ABCA8-mediated efflux of taurocholic acid contributes to gemcitabine insensitivity in human pancreatic cancer via the S1PR2-ERK pathway

Abstract

AbstractThe development of resistance to anticancer drugs is believed to cause chemotherapy failure in pancreatic cancer (PC). The efflux of anticancer drugs mediated by ATP-binding cassette (ABC) transporters is a widely accepted mechanism for chemoresistance, but for ABCA subfamily members, which are characterized by their ability to transport lipids and cholesterol, its role in chemoresistance remains unknown. Here we found that the expression of ABCA8, a member of ABCA subfamily transporters, was significantly increased in human PC cells after gemcitabine (GEM) treatment, as well as in established GEM-resistant (Gem-R) PC cells. Importantly, ABCA8 knockdown reversed the chemoresistance phenotype of Gem-R cells, whereas ABCA8 overexpression significantly decreased the sensitivity of human PC cells to GEM, both in vitro and in vivo, demonstrating an important role of ABCA8 in regulating chemosensitivity. Moreover, our results showed that treatment with taurocholic acid (TCA), an endogenous substrate of ABCA8, also induced GEM insensitivity in PC cells.
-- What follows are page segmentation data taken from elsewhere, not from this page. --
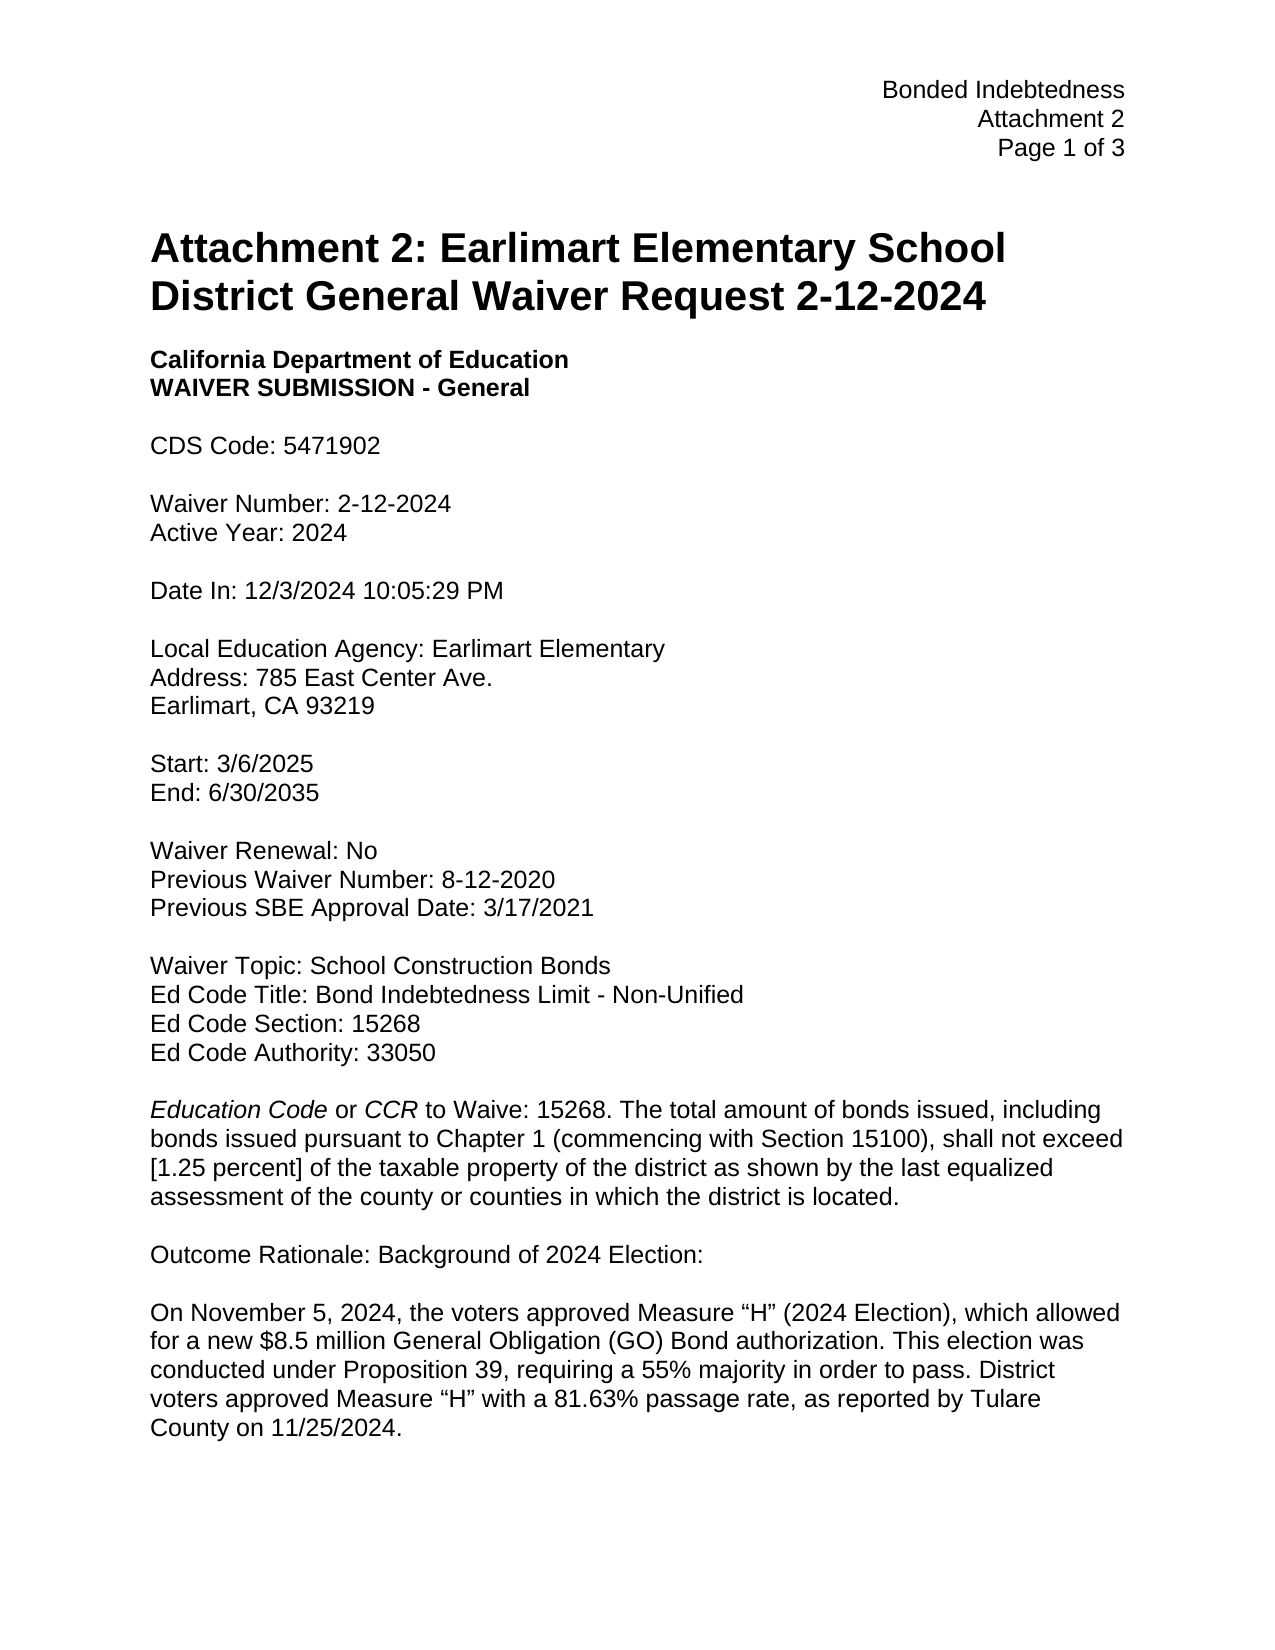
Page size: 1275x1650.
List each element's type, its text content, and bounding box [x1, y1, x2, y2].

subtitle Attachment 2: Earlimart Elementary School District General Waiver Request 2-12-2024 [150, 224, 1125, 319]
text Address: 785 East Center Ave. [150, 662, 1125, 691]
text Ed Code Title: Bond Indebtedness Limit - Non-Unified [150, 980, 1125, 1009]
text Start: 3/6/2025 [150, 749, 1125, 778]
text Education Code or CCR to Waive: 15268. The total amount of bonds issued, including bonds issued pursuant to Chapter 1 (commencing with Section 15100), shall not exceed [1.25 percent] of the taxable property of the district as shown by the last equalized assessment of the county or counties in which the district is located. [900, 1095, 1125, 1210]
text WAIVER SUBMISSION - General [150, 373, 1125, 402]
text End: 6/30/2035 [150, 778, 1125, 807]
text Ed Code Authority: 33050 [150, 1037, 1125, 1066]
text Ed Code Section: 15268 [150, 1009, 1125, 1037]
text Outcome Rationale: Background of 2024 Election: [150, 1239, 1125, 1268]
text California Department of Education [150, 344, 1125, 373]
text Active Year: 2024 [150, 518, 1125, 547]
text On November 5, 2024, the voters approved Measure “H” (2024 Election), which allowed for a new $8.5 million General Obligation (GO) Bond authorization. This election was conducted under Proposition 39, requiring a 55% majority in order to pass. District voters approved Measure “H” with a 81.63% passage rate, as reported by Tulare County on 11/25/2024. [150, 1297, 1125, 1441]
text Waiver Topic: School Construction Bonds [150, 951, 1125, 980]
text Date In: 12/3/2024 10:05:29 PM [150, 576, 1125, 604]
text Previous SBE Approval Date: 3/17/2021 [150, 893, 1125, 922]
text Earlimart, CA 93219 [150, 691, 1125, 720]
text Local Education Agency: Earlimart Elementary [150, 634, 1125, 662]
text Previous Waiver Number: 8-12-2020 [150, 864, 1125, 893]
text CDS Code: 5471902 [150, 431, 1125, 460]
text Waiver Renewal: No [150, 836, 1125, 864]
text Waiver Number: 2-12-2024 [150, 489, 1125, 518]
We further demonstrated that ABCA8 mediates the efflux of TCA out of PC cells, and that extracellular TCA activates extracellular signal-regulated kinase (ERK) signaling via the sphingosine 1-phosphate receptor 2 (S1PR2), which is responsible for ABCA8-induced GEM ineffectiveness. Together, these findings reveal a novel TCA-related mechanism of ABCA subfamily transporter-mediated chemoresistance that goes beyond the role of a drug pump and suggest ABCA8 or the TCA-S1RP2-ERK pathway as potential targets for improving the effectiveness of and overcoming the resistance to chemotherapy in PC.